Journal (Eugène Delacroix)/16 mai 1857

Texte établi par Paul Flat, René PiotPlon (tome 3p. 272-274).

16 mai. — Jenny est allée à Paris. Assis à la place du vieux marronnier arraché à l’Ermitage. Mon cher petit Chopin s’élevait beaucoup contre l’école qui fait dériver une partie du charme de la musique de la sonorité. Il parlait en pianiste.

Voltaire définit le beau ce qui doit charmer l’esprit et les sens. Un motif musical peut parler à l’imagination sur un instrument qui n’a qu’une manière de plaire aux sens, mais la réunion de divers instruments ayant une sonorité différente donnera plus de force à la sensation. A quoi servirait d’employer tantôt la flûte, tantôt la trompette ? La première s’associera à un rendez-vous de deux amants, la seconde au triomphe d’un guerrier ; ainsi de suite.
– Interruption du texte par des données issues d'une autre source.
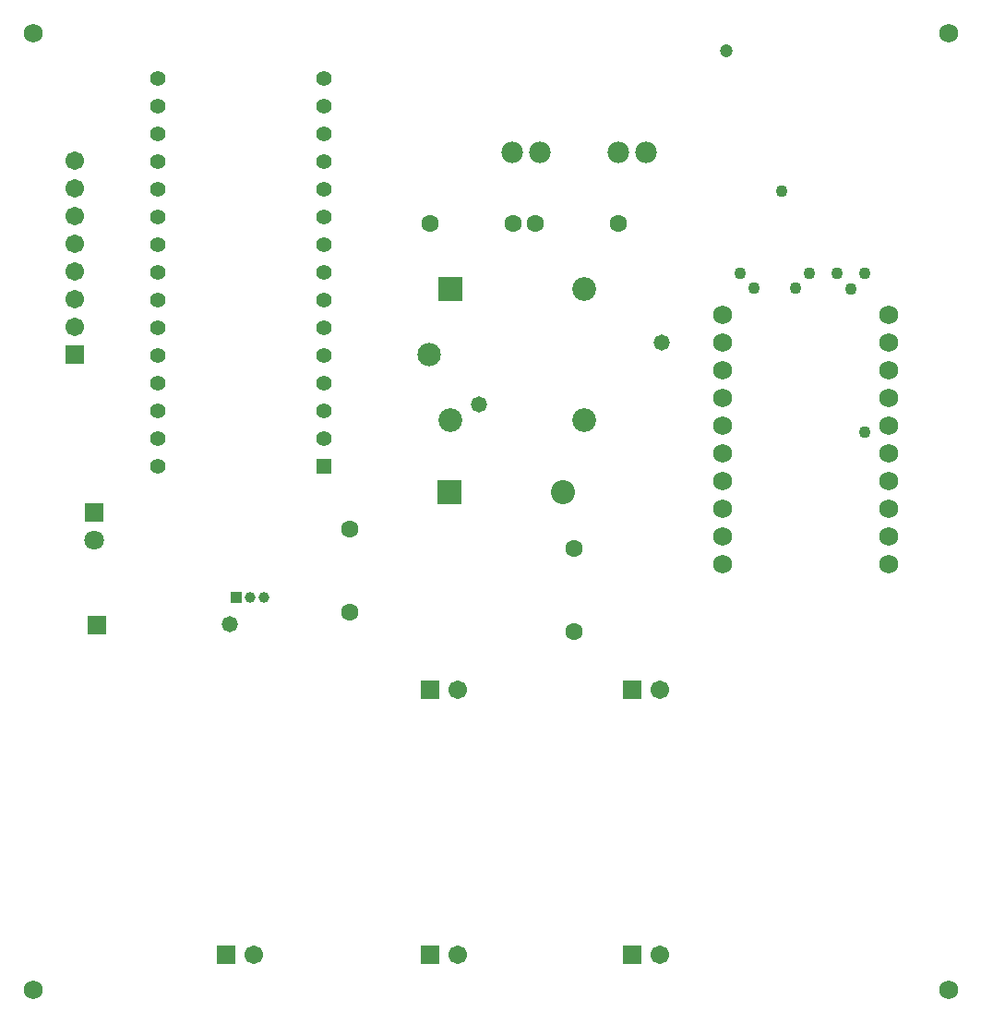
<source format=gbs>
G04*
G04 #@! TF.GenerationSoftware,Altium Limited,Altium Designer,22.5.1 (42)*
G04*
G04 Layer_Color=16711935*
%FSLAX44Y44*%
%MOMM*%
G71*
G04*
G04 #@! TF.SameCoordinates,B077D55B-57A0-4187-A1B5-AB18AB574598*
G04*
G04*
G04 #@! TF.FilePolarity,Negative*
G04*
G01*
G75*
%ADD19R,1.8032X1.8032*%
%ADD20C,1.8032*%
%ADD21C,1.7032*%
%ADD22R,1.7032X1.7032*%
%ADD23C,1.4140*%
%ADD24R,1.4140X1.4140*%
%ADD25C,2.1832*%
%ADD26R,2.2032X2.2032*%
%ADD27C,2.2032*%
%ADD28C,1.0032*%
%ADD29R,1.0032X1.0032*%
%ADD30C,1.7272*%
%ADD31C,1.2032*%
%ADD32R,1.7032X1.7032*%
%ADD33C,2.1382*%
%ADD34R,2.1832X2.1832*%
%ADD35C,1.9812*%
%ADD36C,1.6032*%
%ADD37C,1.4732*%
%ADD38C,1.1032*%
D19*
X78740Y454660D02*
D03*
X81280Y351790D02*
D03*
D20*
X78740Y429260D02*
D03*
D21*
X412750Y292100D02*
D03*
X225662Y49618D02*
D03*
X412352D02*
D03*
X597772D02*
D03*
Y292188D02*
D03*
X60960Y624840D02*
D03*
Y650240D02*
D03*
Y675640D02*
D03*
Y701040D02*
D03*
Y726440D02*
D03*
Y751840D02*
D03*
Y777240D02*
D03*
D22*
X387350Y292100D02*
D03*
X200262Y49618D02*
D03*
X386952D02*
D03*
X572372D02*
D03*
Y292188D02*
D03*
D23*
X137160Y497205D02*
D03*
Y522605D02*
D03*
Y548005D02*
D03*
Y573405D02*
D03*
Y598805D02*
D03*
Y624205D02*
D03*
Y649605D02*
D03*
Y675005D02*
D03*
Y700405D02*
D03*
Y725805D02*
D03*
Y751205D02*
D03*
Y776605D02*
D03*
Y802005D02*
D03*
Y827405D02*
D03*
Y852805D02*
D03*
X289560D02*
D03*
Y827405D02*
D03*
Y802005D02*
D03*
Y776605D02*
D03*
Y751205D02*
D03*
Y725805D02*
D03*
Y700405D02*
D03*
Y675005D02*
D03*
Y649605D02*
D03*
Y624205D02*
D03*
Y598805D02*
D03*
Y573405D02*
D03*
Y548005D02*
D03*
Y522605D02*
D03*
D24*
Y497205D02*
D03*
D25*
X528360Y539440D02*
D03*
Y659440D02*
D03*
X406360Y539440D02*
D03*
D26*
X404900Y473710D02*
D03*
D27*
X509500D02*
D03*
D28*
X234950Y377190D02*
D03*
X222250D02*
D03*
D29*
X209550D02*
D03*
D30*
X655320Y636270D02*
D03*
Y610870D02*
D03*
Y585470D02*
D03*
Y560070D02*
D03*
Y534670D02*
D03*
Y509270D02*
D03*
Y483870D02*
D03*
Y458470D02*
D03*
Y433070D02*
D03*
Y407670D02*
D03*
X807720D02*
D03*
Y433070D02*
D03*
Y458470D02*
D03*
Y483870D02*
D03*
Y509270D02*
D03*
Y534670D02*
D03*
Y560070D02*
D03*
Y585470D02*
D03*
Y610870D02*
D03*
Y636270D02*
D03*
X862860Y16870D02*
D03*
Y894080D02*
D03*
X22860Y16870D02*
D03*
Y894080D02*
D03*
D31*
X659130Y878380D02*
D03*
D32*
X60960Y599440D02*
D03*
D33*
X386360D02*
D03*
D34*
X406360Y659440D02*
D03*
D35*
X585470Y784860D02*
D03*
X560070D02*
D03*
X462280D02*
D03*
X487680D02*
D03*
D36*
X313690Y439420D02*
D03*
Y363220D02*
D03*
X519430Y421640D02*
D03*
Y345440D02*
D03*
X560070Y720090D02*
D03*
X483870D02*
D03*
X463550D02*
D03*
X387350D02*
D03*
D37*
X203850Y352410D02*
D03*
X599440Y610870D02*
D03*
X431800Y553720D02*
D03*
D38*
X786130Y528320D02*
D03*
X773290Y659593D02*
D03*
X786130Y674370D02*
D03*
X722630Y660400D02*
D03*
X684530D02*
D03*
X671830Y674370D02*
D03*
X709930Y749300D02*
D03*
X735330Y674370D02*
D03*
X760730D02*
D03*
M02*

</source>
Dans le piano même, pourquoi employer tour à tour les sons étouffés ou les sons éclatants, si ce n’est pour renforcer l’idée exprimée ? Il faut blâmer la sonorité mise à la place de l’idée, et encore faut-il avouer qu’il y a dans certaines sonorités, indépendamment de l’expression même, un plaisir pour les sens.

Il en est de même pour la peinture : un simple trait exprime moins et plaît moins qu’un dessin qui rend les ombres et les lumières. Ce dernier exprimera moins qu’un tableau : je suppose toujours le tableau amené au degré d’harmonie où le dessin et la couleur se réunissent dans un effet unique. Il faut se rappeler ce peintre ancien qui, ayant exposé une peinture représentant un guerrier, faisait entendre en même temps derrière une tapisserie la fanfare d’une trompette.

Les modernes ont inventé un genre qui réunit tout ce qui doit charmer l’esprit et les sens. C’est l’opéra. La déclamation chantée a plus de force que celle qui n’est que parlée. L’ouverture dispose à ce qu’on va entendre, mais d’une manière vague : le récitatif expose les situations avec plus de force que ne ferait une simple déclamation, et l’air, qui est en quelque sorte le point admiratif de chaque scène, complète la sensation par la réunion de la poésie et de tout ce que la musique peut y ajouter. Joignez à cela l’illusion des décorations, les mouvements gracieux de la danse.

Malheureusement tous les opéras sont ennuyeux, parce qu’ils vous tiennent trop longtemps dans une situation que j’appellerai abusive. Ce spectacle, qui tient les sens et l’esprit en échec, fatigue plus vite. Vous êtes promptement fatigué de la vue d’une galerie de tableaux : que sera-ce d’un opéra qui réunit dans un même cadre l’effet de tous les arts ensemble ?

— Je remarque dans cette forêt que non seulement les yeux sont mon seul moyen pour saisir les objets, mais encore qu’ils sont affectés agréablement ou désagréablement[1].

  1. Cette dernière phrase est biffée dans le manuscrit.